Październik, 2015
Dystans całkowity: | 744.84 km (w terenie 55.00 km; 7.38%) |
Czas w ruchu: | 32:40 |
Średnia prędkość: | 22.80 km/h |
Maksymalna prędkość: | 73.80 km/h |
Liczba aktywności: | 13 |
Średnio na aktywność: | 57.30 km i 2h 30m |
Więcej statystyk |
Trochę mtb
-
DST
54.18km
-
Teren
11.00km
-
Czas
02:51
-
VAVG
19.01km/h
-
VMAX
66.07km/h
-
Sprzęt Author Instinct
-
Aktywność Jazda na rowerze
Kolejny dzień z piękną pogodą. Zbieramy się większą grupą, ale jakoś nie było koncepcji na dzisiejszą jazdę. W Lubeni z Karolem i Kubą odłączamy się, żeby zaliczyć trochę terenu. Najpierw wspinaczka na trasę zjazdową w Babicy. Potem trochę asfaltu, trochę szutru i lasu i znajdujemy fajny zjazd do Sołonki. Teraz na Okop terenowym podjazdem, którym kiedyś zjeżdżaliśmy, myślałem, że nie znajdziemy, ale udało się. Na koniec znowu Przylasek. Warto było wykorzystać ostatki dobrej pogody i suchość terenu na trochę mtb.
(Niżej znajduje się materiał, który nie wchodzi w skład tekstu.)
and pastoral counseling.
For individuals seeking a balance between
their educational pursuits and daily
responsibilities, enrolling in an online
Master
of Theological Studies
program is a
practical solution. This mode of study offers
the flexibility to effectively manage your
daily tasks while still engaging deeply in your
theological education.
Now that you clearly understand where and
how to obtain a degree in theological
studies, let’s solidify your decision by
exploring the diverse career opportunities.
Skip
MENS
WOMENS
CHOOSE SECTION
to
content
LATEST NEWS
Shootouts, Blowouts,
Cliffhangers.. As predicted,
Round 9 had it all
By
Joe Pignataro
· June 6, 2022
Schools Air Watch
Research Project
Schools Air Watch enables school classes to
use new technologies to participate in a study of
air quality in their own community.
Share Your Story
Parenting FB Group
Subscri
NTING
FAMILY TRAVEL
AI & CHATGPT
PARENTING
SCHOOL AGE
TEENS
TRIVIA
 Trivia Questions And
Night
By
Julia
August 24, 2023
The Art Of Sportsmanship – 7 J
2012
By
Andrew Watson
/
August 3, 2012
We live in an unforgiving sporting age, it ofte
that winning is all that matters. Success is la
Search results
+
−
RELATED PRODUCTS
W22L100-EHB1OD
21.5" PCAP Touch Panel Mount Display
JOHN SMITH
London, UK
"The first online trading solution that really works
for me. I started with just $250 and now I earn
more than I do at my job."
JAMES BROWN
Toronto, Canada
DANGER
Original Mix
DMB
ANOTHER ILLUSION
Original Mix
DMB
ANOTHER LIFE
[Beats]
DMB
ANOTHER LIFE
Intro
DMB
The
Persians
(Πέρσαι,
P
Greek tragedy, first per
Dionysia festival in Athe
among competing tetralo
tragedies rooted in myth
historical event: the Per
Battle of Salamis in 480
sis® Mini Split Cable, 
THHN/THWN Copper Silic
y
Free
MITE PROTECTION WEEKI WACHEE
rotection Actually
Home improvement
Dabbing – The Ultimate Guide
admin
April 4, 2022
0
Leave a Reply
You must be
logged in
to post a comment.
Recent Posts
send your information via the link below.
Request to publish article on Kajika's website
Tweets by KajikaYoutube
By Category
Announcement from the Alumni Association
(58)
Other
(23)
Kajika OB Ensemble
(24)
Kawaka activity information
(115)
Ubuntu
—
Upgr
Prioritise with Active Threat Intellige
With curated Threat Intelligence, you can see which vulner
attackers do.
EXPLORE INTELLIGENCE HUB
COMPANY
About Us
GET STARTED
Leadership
Kategoria [50-100], grupowo, wycieczki terenowe
Solidna dawka emtebowania
-
DST
86.09km
-
Teren
40.00km
-
Czas
04:31
-
VAVG
19.06km/h
-
VMAX
57.05km/h
-
Sprzęt Author Instinct
-
Aktywność Jazda na rowerze
W czteroosobowym składzie uderzamy na południe, Podjazd na Przylasek szutrem, Hermanowa i wbijamy na drogę na Wilczak. W związku ze szlakiem Green Velo drogę tą utwardzono i wygładzono. Na polance odbijamy w lewo i dojeżdżamy do tajemniczej tabliczki informującej, że niedaleko jest skansen. Akurat zjazd do niego prowadzi czarnym szlakiem. Skansen to duża stodoła i trochę starych rolniczych sprzętów ustawionych wokół, nikogo tam nie było. Przystajemy na chwilę i ruszamy do Błażowej. Po zjedzeniu pysznych drożdżówek z tamtejszej cukierni kierujemy się na kamieniołom w Futomie. Teraz kilka km w górę po szutrach i dojeżdżamy do drogi Dynów- Domaradz. Po kilkuset metrach nią skręcamy w lewo na świetny zjazd do Wesołej. Niestety teraz trzeba pokonać długi asfaltowy podjazd do Ujazdów. Skręcamy na stary kamieniołom, a raczej pozostałości po nim, dalej drogi w zasadzie nie ma, trochę jakąś ścieżką, trochę na krechę przez las dojeżdżamy do Kąkolówki. Asfaltujemy do Lecki, zahaczamy o Wilczak i przez las fajnym zjazdem śmigamy do Straszydla. Na koniec trochę zabawy w lesie w Przylasku i do domu. Świetna wycieczka, dawno tyle w terenie nie pojeździłem.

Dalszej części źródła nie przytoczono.